In code dealing with hash tables, I often find the constant 0x9e3779b9 or sometimes 0x9e3779b1. For example
hash = n * 0x9e3779b1 >>> 24
Why is this particular value used?
In code dealing with hash tables, I often find the constant 0x9e3779b9 or sometimes 0x9e3779b1. For example
hash = n * 0x9e3779b1 >>> 24
Why is this particular value used?
0x9e3779b9
is the integral part of the Golden Ratio's fractional part 0.61803398875… (sqrt(5)-1)/2, multiplied by 2^32.

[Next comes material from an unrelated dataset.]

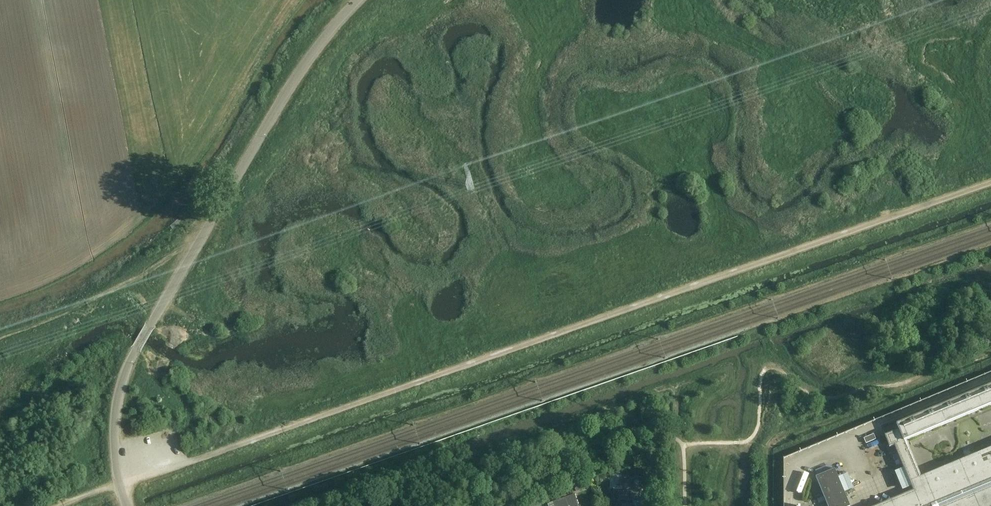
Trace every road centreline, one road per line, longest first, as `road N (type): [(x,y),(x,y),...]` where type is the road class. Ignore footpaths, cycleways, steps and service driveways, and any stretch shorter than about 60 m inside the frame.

Hence, if φ = (sqrt(5)+1)/2 = 1.61803398875 is the Golden Ratio, the hash function calculates the fractional part of n * φ, which has nice scattering properties. To convince yourself, just create a scatter plot of (n, n*c-FLOOR(n*c))
in your favourite spreadsheet, replacing c
with φ, e, π, etc. Some interesting real-life issues when getting it wrong are described in https://lkml.org/lkml/2016/4/29/838.
This method is often referred to as "Golden Ratio Hashing", or "Fibonacci Hashing" and was popularised by Donald Knuth (The Art of Computer Programming: Volume 3: Sorting and Searching). In number theoretical terms, it mostly boils down to the Steinhaus Conjecture (https://en.wikipedia.org/wiki/Three-gap_theorem) and the recursive symmetry of the fractional parts of the multiples of the Golden Ratio φ.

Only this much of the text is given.